A primal-dual active set algorithm is developed

for nonlinear optimization with polyhedral constraints.

The algorithm consists of a nonmonotone gradient projection

phase implemented by dual active set techniques,

an unconstrained optimization phase in the subspace

determined by the active set, and a set of rules for

branching between the two phases. Global convergence to

a stationary point is established. For a nondegenerate

stationary point, the algorithm eventually reduces to an

unconstrained optimization in a subspace without restarts.

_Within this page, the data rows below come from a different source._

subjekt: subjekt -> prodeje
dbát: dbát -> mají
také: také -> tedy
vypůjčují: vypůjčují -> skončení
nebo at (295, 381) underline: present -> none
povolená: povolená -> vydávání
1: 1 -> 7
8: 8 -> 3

Similarly, for a degenerate stationary point where

the strong second-order sufficient optimality

condition holds, the algorithm eventually reduces

to unconstrained optimization in a subspace. A specific

implementation of the algorithm is given which exploits

a new dual active set algorithm for the gradient projection

step and the conjugate gradient algorithm \texttt{CG\_{D}ESCENT} for

unconstrained optimization.

**Friday, 16:15 - 16:40 h, Room: MA 004, Talk 3**

**Yu-Hong Dai**

A perfect example for the BFGS method

**Abstract:**

Consider the BFGS quasi-Newton method applied to a general

non-convex function that has continuous second derivatives. This paper aims to construct a four-dimensional example such that the BFGS method need not converge. The example is perfect in the following sense: (a) All the stepsizes are exactly equal to one; the unit stepsize can also be accepted by various line searches including the Wolfe line search and the Arjimo line search; (b) The objective function is strongly convex along each search direction although it is not in itself. The unit stepsize is the unique minimizer of each line search function. Hence the example also applies to the global line search and the line search that always picks the first local minimizer; (c) The objective function is polynomial and hence is infinitely continuously differentiable. If relaxing the convexity requirement of the line search function; namely, (b), we are able to construct a relatively simple polynomial example.